*Prompt*. Retype all of the data without changing a single word.

*Data listing*.
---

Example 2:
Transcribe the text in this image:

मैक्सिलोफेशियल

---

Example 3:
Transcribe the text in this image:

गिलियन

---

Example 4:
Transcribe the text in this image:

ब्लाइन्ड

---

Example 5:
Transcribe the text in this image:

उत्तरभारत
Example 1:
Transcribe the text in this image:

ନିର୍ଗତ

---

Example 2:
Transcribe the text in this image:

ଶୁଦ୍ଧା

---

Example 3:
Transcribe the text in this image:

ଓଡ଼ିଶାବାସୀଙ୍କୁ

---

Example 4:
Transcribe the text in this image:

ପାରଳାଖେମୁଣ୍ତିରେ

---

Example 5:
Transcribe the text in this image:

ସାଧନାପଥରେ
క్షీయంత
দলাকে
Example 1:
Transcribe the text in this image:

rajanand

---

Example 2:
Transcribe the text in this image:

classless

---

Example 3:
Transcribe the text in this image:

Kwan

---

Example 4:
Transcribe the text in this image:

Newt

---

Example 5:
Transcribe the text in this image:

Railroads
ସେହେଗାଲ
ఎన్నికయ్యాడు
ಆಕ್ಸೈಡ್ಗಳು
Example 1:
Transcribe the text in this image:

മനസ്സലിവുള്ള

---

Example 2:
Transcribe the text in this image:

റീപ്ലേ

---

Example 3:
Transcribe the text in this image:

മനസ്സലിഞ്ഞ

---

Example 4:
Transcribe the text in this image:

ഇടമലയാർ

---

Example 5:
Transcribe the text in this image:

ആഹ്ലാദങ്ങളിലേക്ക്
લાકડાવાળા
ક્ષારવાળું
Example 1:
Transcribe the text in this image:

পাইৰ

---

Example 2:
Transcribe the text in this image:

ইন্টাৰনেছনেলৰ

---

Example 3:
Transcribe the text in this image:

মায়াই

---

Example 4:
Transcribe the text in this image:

*Written answer*.
---

Example 2:
Transcribe the text in this image:

मैक्सिलोफेशियल

---

Example 3:
Transcribe the text in this image:

गिलियन

---

Example 4:
Transcribe the text in this image:

ब्लाइन्ड

---

Example 5:
Transcribe the text in this image:

उत्तरभारत
Example 1:
Transcribe the text in this image:

ନିର୍ଗତ

---

Example 2:
Transcribe the text in this image:

ଶୁଦ୍ଧା

---

Example 3:
Transcribe the text in this image:

ଓଡ଼ିଶାବାସୀଙ୍କୁ

---

Example 4:
Transcribe the text in this image:

ପାରଳାଖେମୁଣ୍ତିରେ

---

Example 5:
Transcribe the text in this image:

ସାଧନାପଥରେ
క్షీయంత
দলাকে
Example 1:
Transcribe the text in this image:

rajanand

---

Example 2:
Transcribe the text in this image:

classless

---

Example 3:
Transcribe the text in this image:

Kwan

---

Example 4:
Transcribe the text in this image:

Newt

---

Example 5:
Transcribe the text in this image:

Railroads
ସେହେଗାଲ
ఎన్నికయ్యాడు
ಆಕ್ಸೈಡ್ಗಳು
Example 1:
Transcribe the text in this image:

മനസ്സലിവുള്ള

---

Example 2:
Transcribe the text in this image:

റീപ്ലേ

---

Example 3:
Transcribe the text in this image:

മനസ്സലിഞ്ഞ

---

Example 4:
Transcribe the text in this image:

ഇടമലയാർ

---

Example 5:
Transcribe the text in this image:

ആഹ്ലാദങ്ങളിലേക്ക്
લાકડાવાળા
ક્ષારવાળું
Example 1:
Transcribe the text in this image:

পাইৰ

---

Example 2:
Transcribe the text in this image:

ইন্টাৰনেছনেলৰ

---

Example 3:
Transcribe the text in this image:

মায়াই

---

Example 4:
Transcribe the text in this image:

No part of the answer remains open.